1941 war dann Schluss mit dem süßen Leben in Kabul. Die deutsche Kolonie wurde zum Schutz vor den Engländern zur Grenze eskortiert und abgeschoben. Was blieb, war die Erinnerung der Afghanen an fleißige, pflichtbewusste und gebildete Deutsche, die den Kindern Lesen und Schreiben beigebracht und die Wege nicht mit Leichen gepflastert hatten.

Dieser gute Ruf sollte anno 1967 der nächsten in den Orient pilgernden Generation zugutekommen. Diesmal waren es aber keine Baumeister und Pädagogen, die sich nach getaner Arbeit in den Opiumhöhlen der Chicken Street verloren. Nunmehr setzte sich kein gepflegter Deutscher auf den Stuhl des Schuhputzers, sondern der langhaarige Gammler aus gutbürgerlichem Hause, dem die Sackläuse bereits in den Augenbrauen saßen. Die Invasion der Hippies aus Westeuropa und den USA schockierte die Afghanen jedoch nur insofern, wie leicht sich harte Dollars mit dem Handel von psychoaktiven Substanzen verdienen lassen. Bis zum Einmarsch der Roten Armee anno 1979 war Afghanistan das Drogen-Mekka schlechthin, und wenn es Tote zu beklagen gab, dann waren das hängen gebliebene Junkies aus dem wesentlichen Kulturkreis, um die keine afghanische Mutter trauern musste.
Doch das sollte sich bald ändern und den Afghanen selbst zum Verhängnis werden. Mit dem Bürgerkrieg von 1978 und der anschließenden Intervention der Sowjetunion wurde die Uhr zurückgedreht: Der Hippietrail machte fortan einen großen Bogen um das Land, das zum Spielball der Supermächte im Kalten Krieg geworden war und komplett verelendete. Dank tatkräftiger Unterstützung der USA und den NATO-Verbündeten gewann der Opiumanbau in Afghanistan die Bedeutung, die er heute – 35 Jahre später – noch immer hat. Zum einen war Opium die Geldquelle für Waffenkäufe, zum anderen stärkte es die fanatisierten Kämpfer der Mudschahidin und schwächte die ungläubigen Kollegen auf russischer Seite. Nach 15.000 gefallenen Rotarmisten zog die Sowjetunion 1989 die Reißleine und kapitulierte vor der Übermacht der Mudschahidin-Partisanen. Die Bilanz dieses Betriebsausflugs der Roten Armee beläuft sich auf anderthalb Millionen Tote und fünf Millionen Flüchtlinge auf afghanischer Seite. Anfang der Neunziger Jahre prägten Invalide und abgerissene Junkies das Stadtbild von Kabul, und für Ordnung sorgte das Faustrecht.
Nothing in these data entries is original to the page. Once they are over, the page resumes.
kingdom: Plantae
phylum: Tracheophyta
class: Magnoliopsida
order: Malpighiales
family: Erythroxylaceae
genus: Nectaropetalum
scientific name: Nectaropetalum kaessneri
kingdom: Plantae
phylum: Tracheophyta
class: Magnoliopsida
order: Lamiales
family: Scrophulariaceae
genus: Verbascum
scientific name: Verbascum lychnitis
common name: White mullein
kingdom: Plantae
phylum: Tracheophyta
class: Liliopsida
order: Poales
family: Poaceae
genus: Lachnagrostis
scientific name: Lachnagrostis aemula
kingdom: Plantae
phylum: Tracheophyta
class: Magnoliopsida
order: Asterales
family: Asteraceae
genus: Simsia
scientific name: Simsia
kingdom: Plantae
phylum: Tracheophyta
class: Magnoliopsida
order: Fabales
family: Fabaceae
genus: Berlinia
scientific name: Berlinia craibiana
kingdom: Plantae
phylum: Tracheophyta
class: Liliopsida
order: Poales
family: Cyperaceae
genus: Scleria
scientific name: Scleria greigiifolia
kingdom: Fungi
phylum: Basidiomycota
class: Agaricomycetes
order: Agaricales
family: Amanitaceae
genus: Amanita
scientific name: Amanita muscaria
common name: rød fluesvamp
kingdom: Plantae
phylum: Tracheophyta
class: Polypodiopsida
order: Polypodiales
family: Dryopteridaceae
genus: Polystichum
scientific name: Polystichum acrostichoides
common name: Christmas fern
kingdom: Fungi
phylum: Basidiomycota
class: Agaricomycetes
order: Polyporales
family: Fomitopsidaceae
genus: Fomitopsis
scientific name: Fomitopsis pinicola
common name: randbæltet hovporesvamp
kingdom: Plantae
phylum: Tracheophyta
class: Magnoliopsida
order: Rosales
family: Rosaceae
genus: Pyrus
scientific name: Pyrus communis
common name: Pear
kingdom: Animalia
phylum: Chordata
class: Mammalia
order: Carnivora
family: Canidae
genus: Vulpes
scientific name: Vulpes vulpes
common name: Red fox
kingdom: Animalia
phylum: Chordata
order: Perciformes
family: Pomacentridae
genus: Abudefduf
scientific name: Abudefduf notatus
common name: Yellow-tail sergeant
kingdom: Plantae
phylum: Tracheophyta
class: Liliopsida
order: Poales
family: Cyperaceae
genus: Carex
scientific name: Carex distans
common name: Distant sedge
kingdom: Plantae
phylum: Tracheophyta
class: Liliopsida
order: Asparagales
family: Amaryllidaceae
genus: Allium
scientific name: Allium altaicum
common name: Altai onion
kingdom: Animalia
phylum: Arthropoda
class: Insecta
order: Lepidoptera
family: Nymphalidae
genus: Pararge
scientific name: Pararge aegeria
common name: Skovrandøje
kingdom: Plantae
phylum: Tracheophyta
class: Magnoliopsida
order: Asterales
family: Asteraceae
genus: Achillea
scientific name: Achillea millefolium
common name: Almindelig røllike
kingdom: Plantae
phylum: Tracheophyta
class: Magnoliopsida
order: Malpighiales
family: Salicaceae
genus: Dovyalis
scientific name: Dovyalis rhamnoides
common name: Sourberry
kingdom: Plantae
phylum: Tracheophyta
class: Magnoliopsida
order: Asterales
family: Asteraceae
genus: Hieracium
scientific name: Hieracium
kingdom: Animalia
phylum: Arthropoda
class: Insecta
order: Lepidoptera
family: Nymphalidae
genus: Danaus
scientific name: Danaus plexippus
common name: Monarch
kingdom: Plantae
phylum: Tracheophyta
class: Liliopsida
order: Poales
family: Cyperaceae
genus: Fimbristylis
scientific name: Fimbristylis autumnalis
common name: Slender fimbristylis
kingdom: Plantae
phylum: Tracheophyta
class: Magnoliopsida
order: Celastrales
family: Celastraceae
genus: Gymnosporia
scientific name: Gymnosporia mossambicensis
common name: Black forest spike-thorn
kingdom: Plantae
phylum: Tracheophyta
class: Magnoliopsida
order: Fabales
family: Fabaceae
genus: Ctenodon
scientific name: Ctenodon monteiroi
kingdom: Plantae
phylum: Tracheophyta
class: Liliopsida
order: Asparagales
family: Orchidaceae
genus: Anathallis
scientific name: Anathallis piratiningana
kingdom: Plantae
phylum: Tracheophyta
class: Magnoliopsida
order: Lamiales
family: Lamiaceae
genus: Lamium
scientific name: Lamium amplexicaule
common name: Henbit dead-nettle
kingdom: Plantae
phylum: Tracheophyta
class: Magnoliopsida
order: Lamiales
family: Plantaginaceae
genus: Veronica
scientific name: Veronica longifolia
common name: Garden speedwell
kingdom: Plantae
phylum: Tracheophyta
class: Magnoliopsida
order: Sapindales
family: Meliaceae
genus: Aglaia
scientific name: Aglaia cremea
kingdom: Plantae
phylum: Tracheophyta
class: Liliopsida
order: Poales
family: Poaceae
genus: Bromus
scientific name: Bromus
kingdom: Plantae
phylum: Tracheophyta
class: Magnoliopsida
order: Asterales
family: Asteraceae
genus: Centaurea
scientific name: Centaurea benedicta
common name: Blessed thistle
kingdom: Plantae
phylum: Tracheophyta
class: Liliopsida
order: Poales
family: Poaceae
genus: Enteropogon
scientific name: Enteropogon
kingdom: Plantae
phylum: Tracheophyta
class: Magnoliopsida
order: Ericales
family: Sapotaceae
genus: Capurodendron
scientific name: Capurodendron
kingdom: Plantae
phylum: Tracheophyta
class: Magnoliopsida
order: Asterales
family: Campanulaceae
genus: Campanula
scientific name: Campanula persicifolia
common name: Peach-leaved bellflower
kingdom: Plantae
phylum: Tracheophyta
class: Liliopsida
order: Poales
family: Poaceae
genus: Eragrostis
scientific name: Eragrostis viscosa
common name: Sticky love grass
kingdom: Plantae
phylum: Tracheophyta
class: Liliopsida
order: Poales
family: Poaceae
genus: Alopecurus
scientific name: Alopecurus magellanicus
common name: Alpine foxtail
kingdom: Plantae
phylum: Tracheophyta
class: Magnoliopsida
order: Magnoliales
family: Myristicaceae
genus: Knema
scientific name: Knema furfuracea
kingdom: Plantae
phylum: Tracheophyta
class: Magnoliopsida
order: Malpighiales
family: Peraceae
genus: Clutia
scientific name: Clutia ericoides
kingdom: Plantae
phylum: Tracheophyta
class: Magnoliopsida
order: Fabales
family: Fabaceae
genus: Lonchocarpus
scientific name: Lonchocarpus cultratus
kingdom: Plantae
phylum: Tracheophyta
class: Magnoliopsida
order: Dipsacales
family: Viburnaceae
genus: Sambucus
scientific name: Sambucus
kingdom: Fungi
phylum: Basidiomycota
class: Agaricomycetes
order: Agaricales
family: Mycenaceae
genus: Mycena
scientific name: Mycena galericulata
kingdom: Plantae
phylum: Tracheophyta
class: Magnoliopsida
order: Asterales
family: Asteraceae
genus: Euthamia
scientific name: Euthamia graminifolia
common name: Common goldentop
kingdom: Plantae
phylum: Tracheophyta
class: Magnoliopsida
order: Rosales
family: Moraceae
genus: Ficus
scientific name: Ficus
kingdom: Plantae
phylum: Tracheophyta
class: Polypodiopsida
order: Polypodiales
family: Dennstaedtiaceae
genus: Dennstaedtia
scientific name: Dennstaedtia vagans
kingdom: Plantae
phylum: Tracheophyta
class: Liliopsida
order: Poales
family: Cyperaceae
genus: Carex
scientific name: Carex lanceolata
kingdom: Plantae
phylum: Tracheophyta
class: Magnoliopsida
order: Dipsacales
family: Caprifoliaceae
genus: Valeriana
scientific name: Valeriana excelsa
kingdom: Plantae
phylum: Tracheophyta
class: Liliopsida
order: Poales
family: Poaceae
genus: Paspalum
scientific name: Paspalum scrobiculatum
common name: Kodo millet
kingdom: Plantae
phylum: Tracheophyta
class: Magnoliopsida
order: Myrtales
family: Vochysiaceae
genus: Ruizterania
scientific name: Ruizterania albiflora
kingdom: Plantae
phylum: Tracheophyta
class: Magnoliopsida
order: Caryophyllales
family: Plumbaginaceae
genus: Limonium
1996 machte die „Islamische Talibanbewegung“ dem Sodom und Gomorrha am Hindukush ein Ende und installierte einen Gottesstaat nach dem Vorbild des Iran. Erste Amtshandlung der Fundamentalisten war, dem Opium- und Haschischhandel den Krieg zu erklären, was binnen kürzester Zeit verheerende Kursschwankungen auf den internationalen Drogenmarkt nach sich zog. Zwar handelten die Taliban im Sinne des UN-Einheitsabkommens über Betäubungsmittel, aber das ohne Erlaubnis der USA, die das Oberkommando im Anti-Drogen-Krieg haben und sich nicht die Butter vom Brot nehmen lassen, was die Regulierung des Weltmarktes betrifft. Bis 2001 dauerte der Spuk brennender Felder, dann war Schluss mit dem Amoklauf der Gotteskrieger: Die USA traten in die Fußstapfen der UdSSR, und seitdem stehen die Schlafmohn- und Hanffelder unter Aufsicht der ISAF-Truppen in voller Blütenpracht. Afghanistan ist längst wieder Exportweltmeister in Sachen Dope: 90 Prozent allen Rohopiums werden am Hindukusch gewonnen, und das UN-Büro für Drogen- und Kriminalitätsbekämpfung (UNODC) gab im September bekannt, dass 2012 rund 1400 Tonnen Haschisch geknetet wurden, was einer Zuwachsrate von acht Prozent zum Vorjahr ergibt. Pro Hektar verdienten die Hanfbauern rund 6400 Dollar, also 1800 Talerchen mehr als für den Anbau von Schlafmohn.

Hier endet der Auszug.